Print word for word the first line of the listing below and every line after it, through the line with "prouver qu’on fait". Leave out the pictures and the rest.

**********

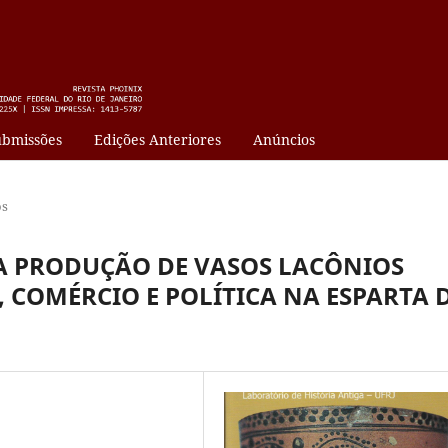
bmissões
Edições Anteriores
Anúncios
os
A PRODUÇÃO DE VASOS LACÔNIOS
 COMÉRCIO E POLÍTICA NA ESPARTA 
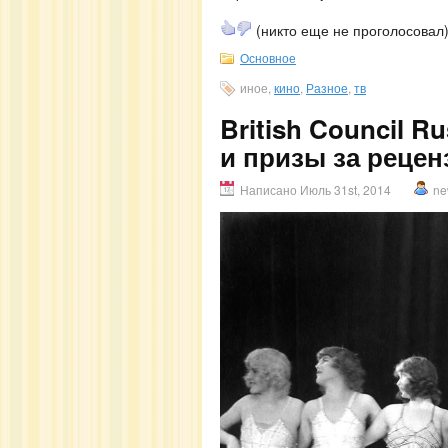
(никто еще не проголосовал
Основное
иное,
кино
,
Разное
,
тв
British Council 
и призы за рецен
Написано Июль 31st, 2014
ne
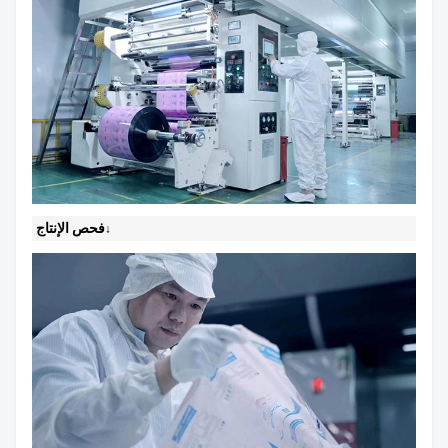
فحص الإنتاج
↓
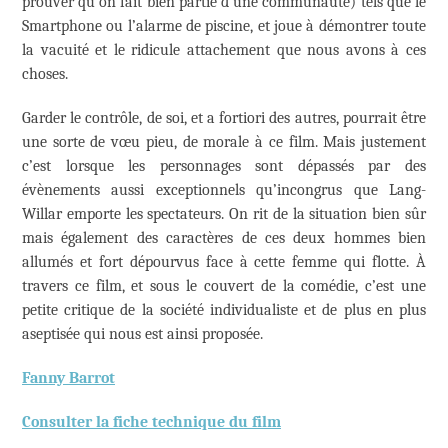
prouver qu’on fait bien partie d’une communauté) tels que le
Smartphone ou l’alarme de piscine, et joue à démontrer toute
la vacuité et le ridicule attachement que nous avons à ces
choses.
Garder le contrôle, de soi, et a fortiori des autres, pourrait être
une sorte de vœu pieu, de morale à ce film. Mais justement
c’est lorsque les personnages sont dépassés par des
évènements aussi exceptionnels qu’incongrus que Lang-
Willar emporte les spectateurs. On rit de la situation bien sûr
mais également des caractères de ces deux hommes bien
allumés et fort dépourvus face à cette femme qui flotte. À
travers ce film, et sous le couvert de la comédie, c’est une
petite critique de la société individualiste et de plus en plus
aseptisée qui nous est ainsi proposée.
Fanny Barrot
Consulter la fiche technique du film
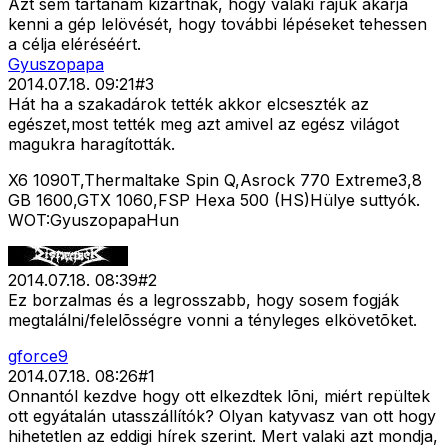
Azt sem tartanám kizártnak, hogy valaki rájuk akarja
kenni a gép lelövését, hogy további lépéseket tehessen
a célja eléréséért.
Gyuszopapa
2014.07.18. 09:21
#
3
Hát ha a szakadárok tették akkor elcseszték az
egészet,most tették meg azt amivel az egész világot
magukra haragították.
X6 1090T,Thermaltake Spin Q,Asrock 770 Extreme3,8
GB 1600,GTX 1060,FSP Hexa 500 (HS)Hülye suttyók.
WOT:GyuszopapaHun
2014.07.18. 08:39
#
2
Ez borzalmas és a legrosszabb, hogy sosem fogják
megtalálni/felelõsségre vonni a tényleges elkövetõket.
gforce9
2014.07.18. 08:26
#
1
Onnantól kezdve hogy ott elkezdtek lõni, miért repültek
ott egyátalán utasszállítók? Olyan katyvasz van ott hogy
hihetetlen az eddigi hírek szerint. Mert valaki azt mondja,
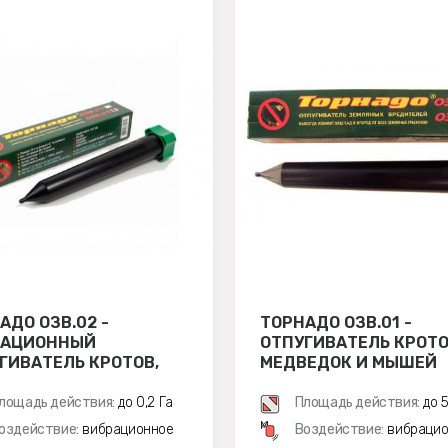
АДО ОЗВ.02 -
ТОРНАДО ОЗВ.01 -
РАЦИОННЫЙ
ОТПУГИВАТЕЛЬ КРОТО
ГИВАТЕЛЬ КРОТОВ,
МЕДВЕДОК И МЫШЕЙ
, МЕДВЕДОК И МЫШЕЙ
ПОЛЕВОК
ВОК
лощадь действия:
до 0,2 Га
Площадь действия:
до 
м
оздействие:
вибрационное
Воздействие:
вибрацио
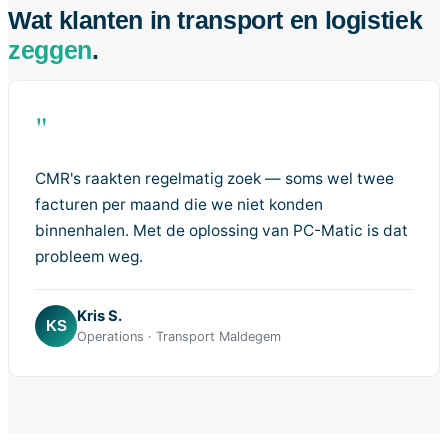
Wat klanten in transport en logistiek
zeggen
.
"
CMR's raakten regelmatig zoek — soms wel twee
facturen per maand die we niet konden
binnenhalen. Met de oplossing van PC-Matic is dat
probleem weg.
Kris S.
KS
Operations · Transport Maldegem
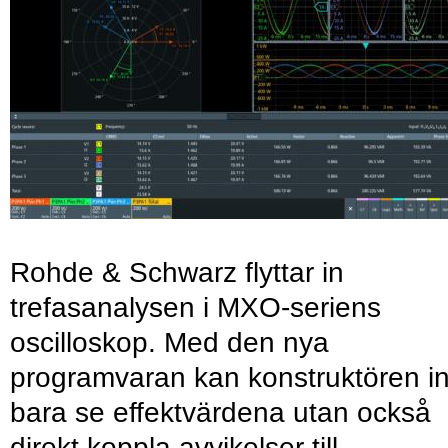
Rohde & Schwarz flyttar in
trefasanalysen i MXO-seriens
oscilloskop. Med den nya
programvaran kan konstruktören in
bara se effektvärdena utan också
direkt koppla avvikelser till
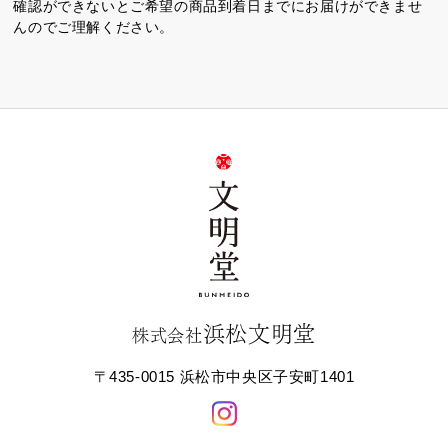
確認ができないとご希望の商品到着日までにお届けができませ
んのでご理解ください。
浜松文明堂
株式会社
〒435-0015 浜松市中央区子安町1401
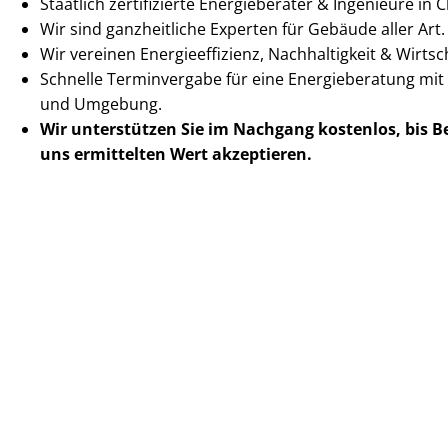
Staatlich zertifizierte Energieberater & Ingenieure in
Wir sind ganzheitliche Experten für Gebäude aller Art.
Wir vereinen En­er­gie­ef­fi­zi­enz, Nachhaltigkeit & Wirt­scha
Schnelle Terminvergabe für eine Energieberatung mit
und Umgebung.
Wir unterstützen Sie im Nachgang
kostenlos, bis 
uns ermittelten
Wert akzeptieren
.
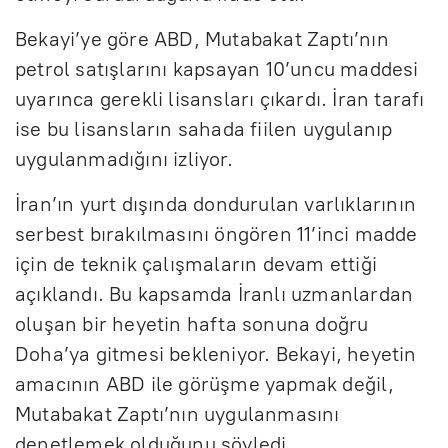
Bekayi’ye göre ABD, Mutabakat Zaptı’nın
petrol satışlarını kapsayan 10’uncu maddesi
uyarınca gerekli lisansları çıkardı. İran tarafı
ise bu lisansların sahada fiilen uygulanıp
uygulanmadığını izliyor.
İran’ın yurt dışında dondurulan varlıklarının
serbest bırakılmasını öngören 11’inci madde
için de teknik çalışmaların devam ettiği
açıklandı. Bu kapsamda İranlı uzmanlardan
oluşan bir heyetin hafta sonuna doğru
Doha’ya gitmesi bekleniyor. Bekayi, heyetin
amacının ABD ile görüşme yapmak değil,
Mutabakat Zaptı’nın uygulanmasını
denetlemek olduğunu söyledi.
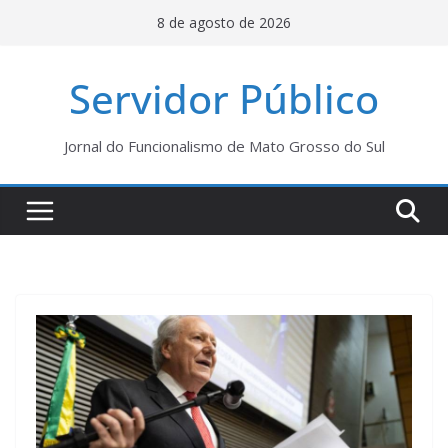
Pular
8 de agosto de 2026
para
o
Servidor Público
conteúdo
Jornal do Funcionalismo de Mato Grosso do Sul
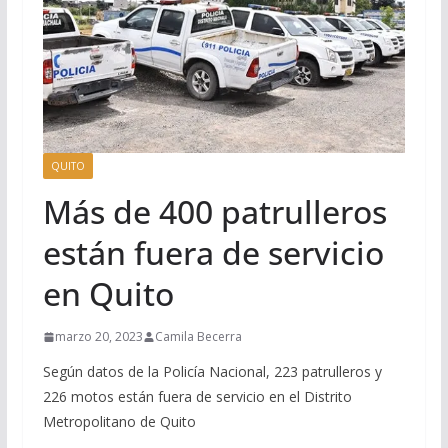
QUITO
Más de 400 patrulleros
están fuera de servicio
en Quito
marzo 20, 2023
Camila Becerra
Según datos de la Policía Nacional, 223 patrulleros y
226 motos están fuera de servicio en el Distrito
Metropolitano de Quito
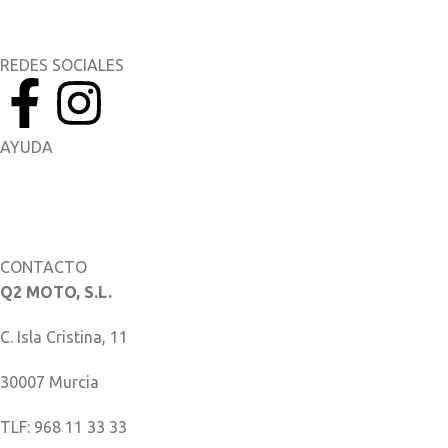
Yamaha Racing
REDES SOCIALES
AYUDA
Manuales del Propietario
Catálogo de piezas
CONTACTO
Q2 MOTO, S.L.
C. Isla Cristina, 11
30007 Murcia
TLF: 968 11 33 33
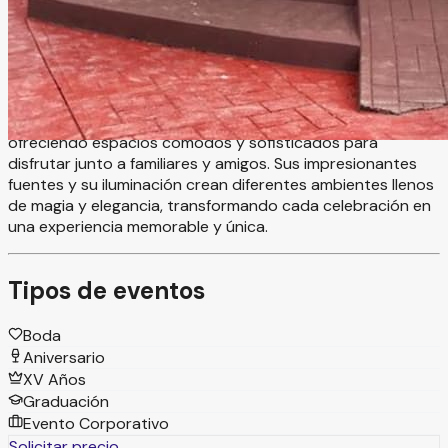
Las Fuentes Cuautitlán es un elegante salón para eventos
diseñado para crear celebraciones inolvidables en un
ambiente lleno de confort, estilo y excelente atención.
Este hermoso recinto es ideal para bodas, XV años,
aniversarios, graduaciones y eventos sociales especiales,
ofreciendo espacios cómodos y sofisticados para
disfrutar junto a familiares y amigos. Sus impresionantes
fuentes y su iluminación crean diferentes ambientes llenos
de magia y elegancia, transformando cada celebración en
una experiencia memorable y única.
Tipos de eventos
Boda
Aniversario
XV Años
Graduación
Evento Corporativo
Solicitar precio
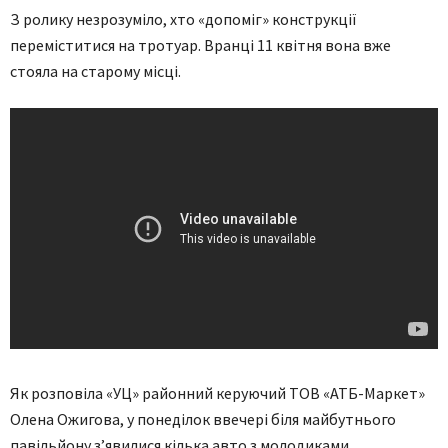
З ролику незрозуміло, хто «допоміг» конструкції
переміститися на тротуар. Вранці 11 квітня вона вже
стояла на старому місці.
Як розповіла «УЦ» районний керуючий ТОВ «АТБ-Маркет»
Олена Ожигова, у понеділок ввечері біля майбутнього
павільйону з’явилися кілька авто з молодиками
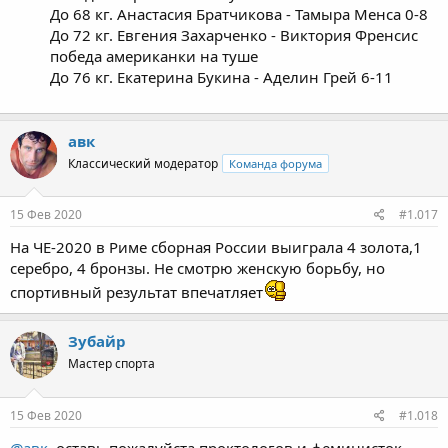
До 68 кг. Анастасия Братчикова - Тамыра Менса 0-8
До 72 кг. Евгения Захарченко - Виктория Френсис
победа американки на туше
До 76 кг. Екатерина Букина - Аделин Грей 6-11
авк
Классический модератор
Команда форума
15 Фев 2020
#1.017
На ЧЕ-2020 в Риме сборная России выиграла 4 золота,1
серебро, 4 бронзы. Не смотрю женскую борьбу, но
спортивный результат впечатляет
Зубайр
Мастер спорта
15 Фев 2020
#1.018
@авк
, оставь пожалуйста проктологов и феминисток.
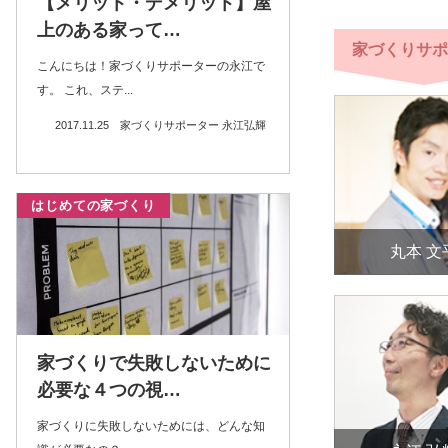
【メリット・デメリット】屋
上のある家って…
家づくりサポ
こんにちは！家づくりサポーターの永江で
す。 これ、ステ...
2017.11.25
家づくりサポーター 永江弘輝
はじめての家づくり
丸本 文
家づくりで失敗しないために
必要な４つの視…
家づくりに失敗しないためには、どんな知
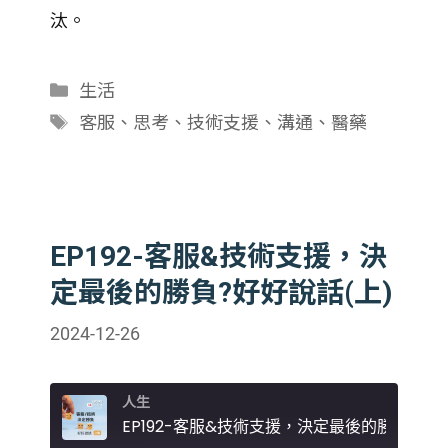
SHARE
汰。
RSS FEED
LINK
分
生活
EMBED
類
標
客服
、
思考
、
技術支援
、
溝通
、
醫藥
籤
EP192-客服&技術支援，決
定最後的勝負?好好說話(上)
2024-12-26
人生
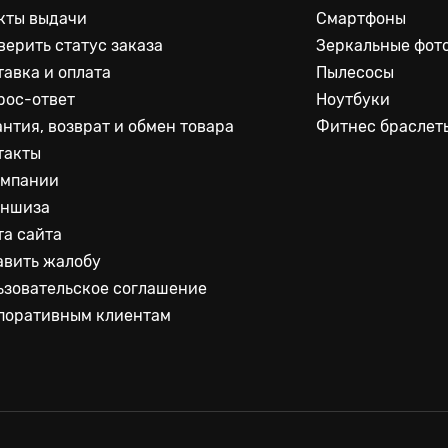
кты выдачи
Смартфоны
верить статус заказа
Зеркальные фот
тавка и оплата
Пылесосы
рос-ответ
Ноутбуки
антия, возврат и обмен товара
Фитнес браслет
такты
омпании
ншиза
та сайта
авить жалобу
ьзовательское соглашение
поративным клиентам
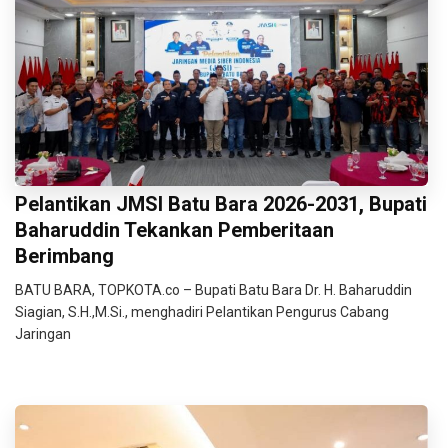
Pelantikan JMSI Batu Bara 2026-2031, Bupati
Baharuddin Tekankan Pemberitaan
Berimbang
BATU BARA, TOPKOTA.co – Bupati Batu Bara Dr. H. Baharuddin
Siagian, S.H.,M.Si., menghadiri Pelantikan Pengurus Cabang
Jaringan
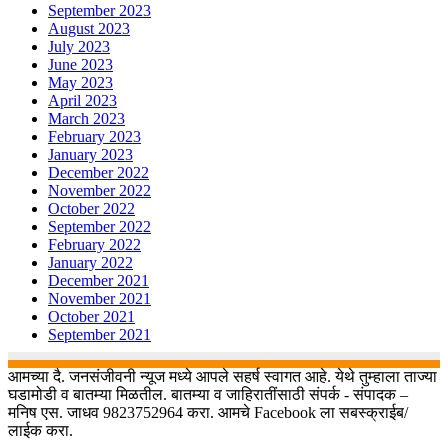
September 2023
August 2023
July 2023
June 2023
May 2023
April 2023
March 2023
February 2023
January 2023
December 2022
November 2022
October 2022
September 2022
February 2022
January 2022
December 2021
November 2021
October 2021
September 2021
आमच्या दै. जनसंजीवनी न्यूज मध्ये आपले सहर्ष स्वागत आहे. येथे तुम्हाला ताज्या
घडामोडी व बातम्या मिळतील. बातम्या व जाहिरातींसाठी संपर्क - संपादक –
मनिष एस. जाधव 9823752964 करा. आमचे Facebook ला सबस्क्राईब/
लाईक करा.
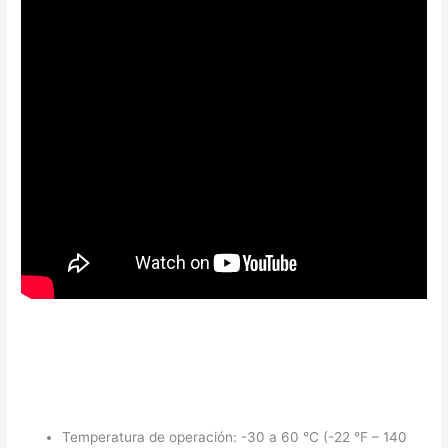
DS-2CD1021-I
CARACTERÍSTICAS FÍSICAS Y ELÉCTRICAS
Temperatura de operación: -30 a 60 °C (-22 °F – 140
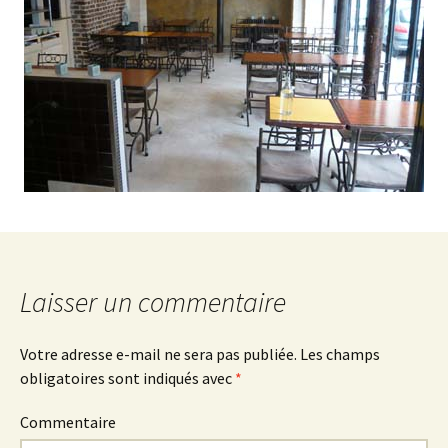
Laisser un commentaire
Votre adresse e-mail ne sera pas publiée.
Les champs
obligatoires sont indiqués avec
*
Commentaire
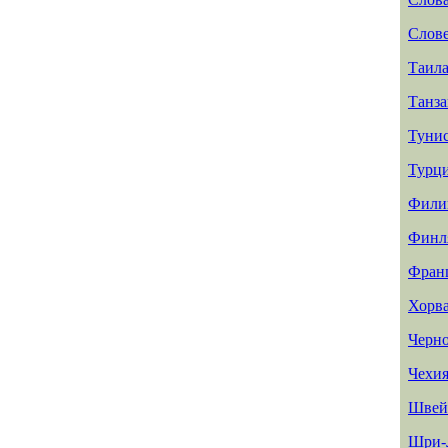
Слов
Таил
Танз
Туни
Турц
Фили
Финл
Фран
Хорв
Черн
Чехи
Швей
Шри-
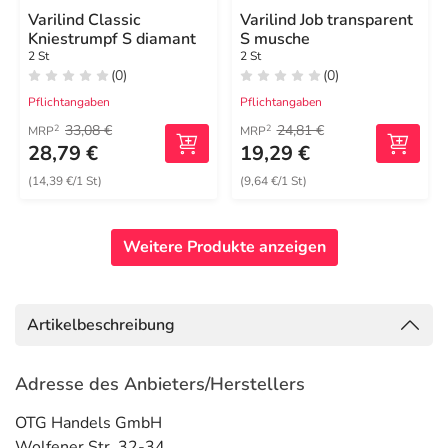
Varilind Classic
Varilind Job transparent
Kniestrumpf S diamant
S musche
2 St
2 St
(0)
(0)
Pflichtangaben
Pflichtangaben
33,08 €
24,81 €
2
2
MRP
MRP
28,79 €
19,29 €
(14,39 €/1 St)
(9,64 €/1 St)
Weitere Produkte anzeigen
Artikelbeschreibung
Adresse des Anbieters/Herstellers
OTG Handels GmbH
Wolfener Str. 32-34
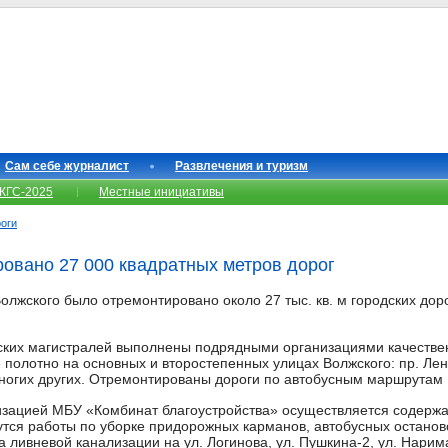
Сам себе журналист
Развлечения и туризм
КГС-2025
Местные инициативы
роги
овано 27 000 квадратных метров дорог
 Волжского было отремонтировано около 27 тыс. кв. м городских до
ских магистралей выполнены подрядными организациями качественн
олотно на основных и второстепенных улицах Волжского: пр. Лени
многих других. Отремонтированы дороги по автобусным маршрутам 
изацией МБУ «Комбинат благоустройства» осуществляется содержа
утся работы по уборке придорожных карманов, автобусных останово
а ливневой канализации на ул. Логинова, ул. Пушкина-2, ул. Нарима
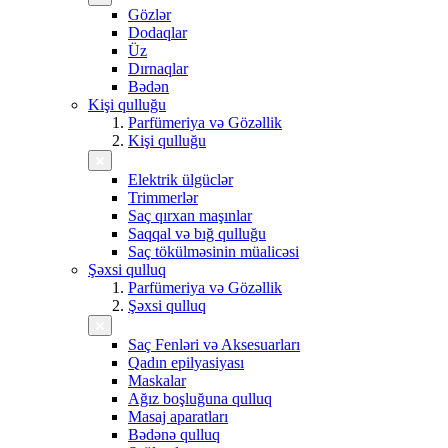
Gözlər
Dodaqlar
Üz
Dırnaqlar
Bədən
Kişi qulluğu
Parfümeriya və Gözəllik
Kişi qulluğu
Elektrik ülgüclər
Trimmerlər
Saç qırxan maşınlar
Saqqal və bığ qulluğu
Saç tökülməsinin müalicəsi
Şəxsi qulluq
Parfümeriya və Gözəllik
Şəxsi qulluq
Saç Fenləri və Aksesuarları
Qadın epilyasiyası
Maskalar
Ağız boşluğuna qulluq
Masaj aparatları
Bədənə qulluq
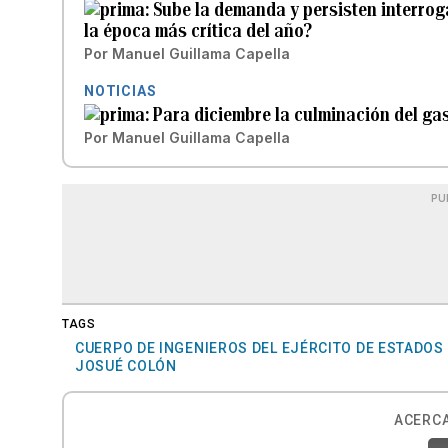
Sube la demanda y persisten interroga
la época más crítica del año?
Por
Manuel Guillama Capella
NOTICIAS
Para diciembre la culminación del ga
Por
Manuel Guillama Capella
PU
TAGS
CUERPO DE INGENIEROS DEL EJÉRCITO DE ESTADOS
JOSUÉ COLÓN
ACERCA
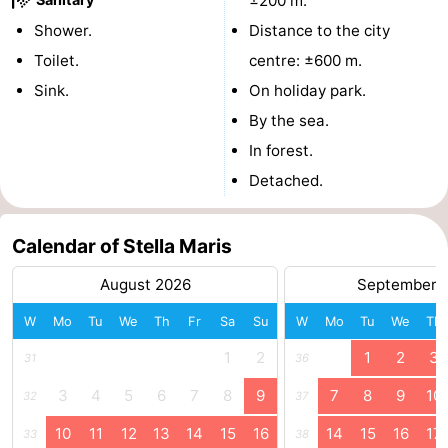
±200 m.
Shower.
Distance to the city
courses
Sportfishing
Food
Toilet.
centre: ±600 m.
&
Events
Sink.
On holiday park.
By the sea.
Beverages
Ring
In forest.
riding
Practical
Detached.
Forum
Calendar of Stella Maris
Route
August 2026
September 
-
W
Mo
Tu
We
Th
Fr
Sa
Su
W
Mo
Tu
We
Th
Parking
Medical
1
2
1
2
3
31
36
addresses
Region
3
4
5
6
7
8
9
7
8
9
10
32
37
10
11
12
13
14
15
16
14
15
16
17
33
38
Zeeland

**********

Exercise output
bmissões
Edições Anteriores
Anúncios
os
A PRODUÇÃO DE VASOS LACÔNIOS
 COMÉRCIO E POLÍTICA NA ESPARTA 
(никто еще не проголосовал
Основное
иное,
кино
,
Разное
,
тв
British Council 
и призы за рецен
Написано Июль 31st, 2014
ne
فحص الإنتاج
↓
prouver qu’on fait bien partie d’une communauté) tels que le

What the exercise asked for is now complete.